TEXT SEGMENT>
.....
It does happen that as children get older and begin to form their own opinions, they may actually favor a particular grandparent, or, at least, have markedly different relationships with each one. “My parents spend time with my kids, playing and talking,” a mom-of-two who prefers to remain anonymous, tells Yahoo Parenting. “My in-laws on the other hand, think that giving my kids gifts is a symbol of love. However, when they visit or call, they make no effort to talk to my kids. I know that when it comes down to it, my kids have already figured out how to use my in-laws for gifts, and my parents for a loving relationship.”
Many moms I know expressed similar sentiments, though no one wanted to go on record. (As one quipped, “This is a loaded question. First names only, fake names, no names, doesn’t matter. Those grandparents will find you!”) While it may be a heated conversation that evokes deep-seated issues, Cohen believes that talking to the grandparents is the only way to improve the situation. “The most important thing is for kids to feel connected to their grandparents,” she says. “It has to do with the quality, not the quantity, of the time spent together. Grandparents who feel left out need to find a way to have a closer relationship with their grandchild. There are lots of different ways to be with kids: picking them up at school, drawing together, throwing a ball around, or just sitting on the couch and talking and laughing.”
.....
INFORMATION>

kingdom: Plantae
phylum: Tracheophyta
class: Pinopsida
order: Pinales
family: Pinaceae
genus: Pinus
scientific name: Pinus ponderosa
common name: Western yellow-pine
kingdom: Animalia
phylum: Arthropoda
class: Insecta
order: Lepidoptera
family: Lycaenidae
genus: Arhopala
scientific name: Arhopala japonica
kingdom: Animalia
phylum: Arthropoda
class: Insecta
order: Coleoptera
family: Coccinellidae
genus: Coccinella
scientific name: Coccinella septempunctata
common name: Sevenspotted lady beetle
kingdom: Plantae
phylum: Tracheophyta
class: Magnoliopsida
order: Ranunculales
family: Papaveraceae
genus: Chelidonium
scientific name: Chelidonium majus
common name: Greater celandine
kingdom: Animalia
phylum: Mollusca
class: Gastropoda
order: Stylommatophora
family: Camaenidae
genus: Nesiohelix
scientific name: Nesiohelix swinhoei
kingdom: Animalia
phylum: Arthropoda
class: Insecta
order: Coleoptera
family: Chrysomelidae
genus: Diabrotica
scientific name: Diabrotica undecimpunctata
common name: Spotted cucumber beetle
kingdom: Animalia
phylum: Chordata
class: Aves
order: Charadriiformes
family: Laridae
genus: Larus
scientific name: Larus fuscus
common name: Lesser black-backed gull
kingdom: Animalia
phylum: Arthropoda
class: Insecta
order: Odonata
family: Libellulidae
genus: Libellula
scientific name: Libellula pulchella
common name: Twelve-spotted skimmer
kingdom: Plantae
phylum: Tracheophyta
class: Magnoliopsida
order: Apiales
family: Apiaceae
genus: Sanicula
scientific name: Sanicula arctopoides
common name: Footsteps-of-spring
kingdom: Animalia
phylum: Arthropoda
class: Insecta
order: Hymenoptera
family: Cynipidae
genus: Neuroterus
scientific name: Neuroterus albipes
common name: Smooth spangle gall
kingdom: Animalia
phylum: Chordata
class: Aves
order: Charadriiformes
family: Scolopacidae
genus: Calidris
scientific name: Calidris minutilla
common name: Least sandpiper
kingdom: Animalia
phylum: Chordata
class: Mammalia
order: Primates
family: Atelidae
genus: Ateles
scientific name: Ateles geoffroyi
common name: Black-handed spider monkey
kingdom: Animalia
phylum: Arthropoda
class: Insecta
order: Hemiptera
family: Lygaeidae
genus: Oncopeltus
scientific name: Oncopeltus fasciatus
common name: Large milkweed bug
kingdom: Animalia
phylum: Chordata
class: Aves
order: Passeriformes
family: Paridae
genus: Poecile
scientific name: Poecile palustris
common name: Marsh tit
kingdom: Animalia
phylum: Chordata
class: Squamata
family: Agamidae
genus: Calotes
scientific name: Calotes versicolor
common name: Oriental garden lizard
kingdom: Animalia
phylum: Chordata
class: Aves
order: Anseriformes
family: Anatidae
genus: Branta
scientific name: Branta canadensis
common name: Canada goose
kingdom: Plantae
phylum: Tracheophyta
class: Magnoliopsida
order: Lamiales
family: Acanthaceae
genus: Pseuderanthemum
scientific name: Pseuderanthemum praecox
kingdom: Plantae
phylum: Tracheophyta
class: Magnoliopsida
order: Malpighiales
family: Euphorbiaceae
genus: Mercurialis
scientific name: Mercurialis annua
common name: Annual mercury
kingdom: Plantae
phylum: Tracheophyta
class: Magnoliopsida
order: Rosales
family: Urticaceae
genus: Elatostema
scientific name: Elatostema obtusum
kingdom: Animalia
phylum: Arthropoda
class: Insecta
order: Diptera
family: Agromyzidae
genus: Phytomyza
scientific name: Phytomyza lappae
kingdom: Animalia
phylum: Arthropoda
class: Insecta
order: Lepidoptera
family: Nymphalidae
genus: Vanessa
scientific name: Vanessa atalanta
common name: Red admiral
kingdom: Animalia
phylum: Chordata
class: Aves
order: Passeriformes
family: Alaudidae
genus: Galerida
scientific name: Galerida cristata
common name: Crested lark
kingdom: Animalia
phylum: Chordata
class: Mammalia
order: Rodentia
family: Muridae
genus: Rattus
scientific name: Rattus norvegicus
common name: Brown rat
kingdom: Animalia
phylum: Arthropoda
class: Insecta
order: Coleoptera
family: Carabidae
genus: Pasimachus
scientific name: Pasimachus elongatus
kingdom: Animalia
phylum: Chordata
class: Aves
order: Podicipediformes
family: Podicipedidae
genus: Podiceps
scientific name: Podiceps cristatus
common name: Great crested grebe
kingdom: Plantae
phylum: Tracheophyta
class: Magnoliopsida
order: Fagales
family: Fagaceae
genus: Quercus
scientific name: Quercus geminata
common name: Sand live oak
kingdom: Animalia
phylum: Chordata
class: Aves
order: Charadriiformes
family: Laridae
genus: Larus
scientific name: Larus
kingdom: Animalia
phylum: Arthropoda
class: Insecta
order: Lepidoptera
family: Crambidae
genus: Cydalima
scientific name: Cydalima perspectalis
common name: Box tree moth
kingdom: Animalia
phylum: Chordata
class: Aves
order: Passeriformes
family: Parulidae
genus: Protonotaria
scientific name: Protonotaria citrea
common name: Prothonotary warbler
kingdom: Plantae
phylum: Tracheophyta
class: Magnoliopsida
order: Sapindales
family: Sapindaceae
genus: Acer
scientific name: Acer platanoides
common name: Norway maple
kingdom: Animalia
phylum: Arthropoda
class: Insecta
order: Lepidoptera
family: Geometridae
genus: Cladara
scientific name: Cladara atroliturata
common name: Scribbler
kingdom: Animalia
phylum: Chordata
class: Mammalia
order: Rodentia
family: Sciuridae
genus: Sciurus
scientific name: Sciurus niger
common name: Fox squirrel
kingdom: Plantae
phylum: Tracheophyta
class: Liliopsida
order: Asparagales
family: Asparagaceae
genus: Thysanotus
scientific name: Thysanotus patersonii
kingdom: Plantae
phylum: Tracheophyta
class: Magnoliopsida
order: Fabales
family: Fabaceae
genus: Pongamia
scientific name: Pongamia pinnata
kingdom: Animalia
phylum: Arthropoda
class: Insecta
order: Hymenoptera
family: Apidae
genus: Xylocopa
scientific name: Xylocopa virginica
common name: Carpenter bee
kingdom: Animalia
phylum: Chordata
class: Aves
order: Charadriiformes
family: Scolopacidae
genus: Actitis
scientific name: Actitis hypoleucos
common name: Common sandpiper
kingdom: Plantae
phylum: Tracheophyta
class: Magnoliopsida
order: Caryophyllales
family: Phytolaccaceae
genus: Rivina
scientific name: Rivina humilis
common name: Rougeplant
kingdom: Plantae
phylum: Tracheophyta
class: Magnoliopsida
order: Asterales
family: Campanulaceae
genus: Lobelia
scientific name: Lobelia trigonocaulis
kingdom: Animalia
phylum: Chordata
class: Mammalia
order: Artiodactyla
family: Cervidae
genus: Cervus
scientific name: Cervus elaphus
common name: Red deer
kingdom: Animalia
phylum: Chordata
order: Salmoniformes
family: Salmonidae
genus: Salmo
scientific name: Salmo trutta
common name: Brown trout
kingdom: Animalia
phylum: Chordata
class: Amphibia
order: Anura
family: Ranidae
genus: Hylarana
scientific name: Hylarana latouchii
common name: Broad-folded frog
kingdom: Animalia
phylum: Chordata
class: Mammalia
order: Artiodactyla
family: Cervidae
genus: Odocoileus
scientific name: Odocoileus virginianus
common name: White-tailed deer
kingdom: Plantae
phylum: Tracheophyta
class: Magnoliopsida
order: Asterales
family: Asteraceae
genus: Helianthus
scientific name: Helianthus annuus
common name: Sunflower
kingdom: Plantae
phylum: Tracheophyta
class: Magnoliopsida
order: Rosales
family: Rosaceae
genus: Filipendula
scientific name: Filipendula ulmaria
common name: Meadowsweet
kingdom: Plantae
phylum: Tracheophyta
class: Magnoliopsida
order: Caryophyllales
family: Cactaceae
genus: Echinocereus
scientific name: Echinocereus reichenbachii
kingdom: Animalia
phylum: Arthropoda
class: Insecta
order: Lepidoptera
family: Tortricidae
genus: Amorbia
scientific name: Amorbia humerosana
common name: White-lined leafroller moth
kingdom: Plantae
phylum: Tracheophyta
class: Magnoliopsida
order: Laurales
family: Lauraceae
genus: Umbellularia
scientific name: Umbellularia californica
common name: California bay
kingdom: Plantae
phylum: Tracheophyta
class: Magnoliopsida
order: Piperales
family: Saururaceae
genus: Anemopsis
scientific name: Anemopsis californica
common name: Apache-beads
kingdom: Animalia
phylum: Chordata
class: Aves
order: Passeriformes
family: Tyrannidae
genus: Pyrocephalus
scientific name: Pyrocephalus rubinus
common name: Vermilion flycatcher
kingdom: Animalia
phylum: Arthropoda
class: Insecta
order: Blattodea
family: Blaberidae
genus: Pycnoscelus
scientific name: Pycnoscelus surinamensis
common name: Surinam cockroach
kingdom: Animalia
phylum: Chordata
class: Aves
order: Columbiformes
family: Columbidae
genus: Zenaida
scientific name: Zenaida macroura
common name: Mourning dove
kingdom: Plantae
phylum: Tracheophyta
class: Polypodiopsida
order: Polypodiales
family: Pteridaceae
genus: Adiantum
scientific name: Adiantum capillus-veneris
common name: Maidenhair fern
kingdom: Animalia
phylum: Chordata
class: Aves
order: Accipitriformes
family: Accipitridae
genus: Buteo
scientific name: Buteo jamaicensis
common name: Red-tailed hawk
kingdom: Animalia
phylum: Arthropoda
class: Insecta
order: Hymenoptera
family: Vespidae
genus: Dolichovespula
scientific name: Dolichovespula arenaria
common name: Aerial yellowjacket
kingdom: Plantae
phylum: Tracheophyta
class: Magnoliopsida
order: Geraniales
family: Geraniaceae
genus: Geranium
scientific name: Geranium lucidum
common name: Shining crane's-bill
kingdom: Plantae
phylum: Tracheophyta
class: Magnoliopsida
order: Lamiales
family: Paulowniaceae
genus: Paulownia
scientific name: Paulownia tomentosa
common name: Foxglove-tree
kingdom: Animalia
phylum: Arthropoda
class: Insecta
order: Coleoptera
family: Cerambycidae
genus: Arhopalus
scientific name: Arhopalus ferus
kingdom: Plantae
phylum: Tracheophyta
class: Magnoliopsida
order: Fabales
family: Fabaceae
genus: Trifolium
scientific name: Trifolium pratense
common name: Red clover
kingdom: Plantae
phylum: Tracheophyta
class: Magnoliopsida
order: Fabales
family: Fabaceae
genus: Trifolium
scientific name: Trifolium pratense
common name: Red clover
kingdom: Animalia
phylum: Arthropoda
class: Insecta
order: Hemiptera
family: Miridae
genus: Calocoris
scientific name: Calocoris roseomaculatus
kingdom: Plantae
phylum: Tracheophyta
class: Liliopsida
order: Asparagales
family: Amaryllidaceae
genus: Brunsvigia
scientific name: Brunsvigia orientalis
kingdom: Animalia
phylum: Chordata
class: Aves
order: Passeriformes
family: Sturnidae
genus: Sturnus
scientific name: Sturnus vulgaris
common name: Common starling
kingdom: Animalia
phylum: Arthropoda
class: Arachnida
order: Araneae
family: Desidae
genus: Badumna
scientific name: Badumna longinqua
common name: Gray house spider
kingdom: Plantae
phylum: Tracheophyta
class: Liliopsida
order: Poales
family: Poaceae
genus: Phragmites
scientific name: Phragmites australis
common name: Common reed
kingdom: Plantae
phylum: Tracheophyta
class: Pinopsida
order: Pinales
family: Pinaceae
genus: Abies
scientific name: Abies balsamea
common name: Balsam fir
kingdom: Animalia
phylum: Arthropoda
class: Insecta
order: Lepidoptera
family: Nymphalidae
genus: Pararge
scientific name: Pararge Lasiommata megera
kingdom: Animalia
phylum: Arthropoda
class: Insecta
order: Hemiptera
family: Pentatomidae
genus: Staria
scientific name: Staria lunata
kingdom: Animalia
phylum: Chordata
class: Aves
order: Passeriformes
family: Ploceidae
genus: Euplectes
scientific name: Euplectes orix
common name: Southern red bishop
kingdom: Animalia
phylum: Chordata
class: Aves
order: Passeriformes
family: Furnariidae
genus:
.....
ACTIVITY LIST>
(1) In the text on grandparents, what does Cohen say is the most important thing?
(2) Write the next few sentences of the text on grandparents, starting right after its last sentence.
The records come from a different source than the text on grandparents.

REPLIES>
(1) For kids to feel connected to their grandparents.

(2)
And getting alone time with grandparents is also key. “Space, activities and personality all play a role in one set of grandparents being preferred over another,” Nancy Freeman-Carroll, a clinical psychologist-psychoanalyst and mother of tween twins, tells Yahoo Parenting. “Kids need time with, and gradually without, their parents around to evolve their own relationship with grandparents, to be relaxed in their presence and with their rules. When visits to grandparents always involve a lot of family, food and formality, then kids really don’t have time to warm up and get to know them, so the relationship remains superficial.”
Of course, as with all relationships, the ones between grandchildren and grandparents ebb and flow. My daughter, now nine, recently told me that she thinks she enjoys spending time with her “abuela” (my mother-in-law) more than “grandma” (my mom) because “grandma’s around all the time, so it’s not as special.” But shhh, don’t tell my mother.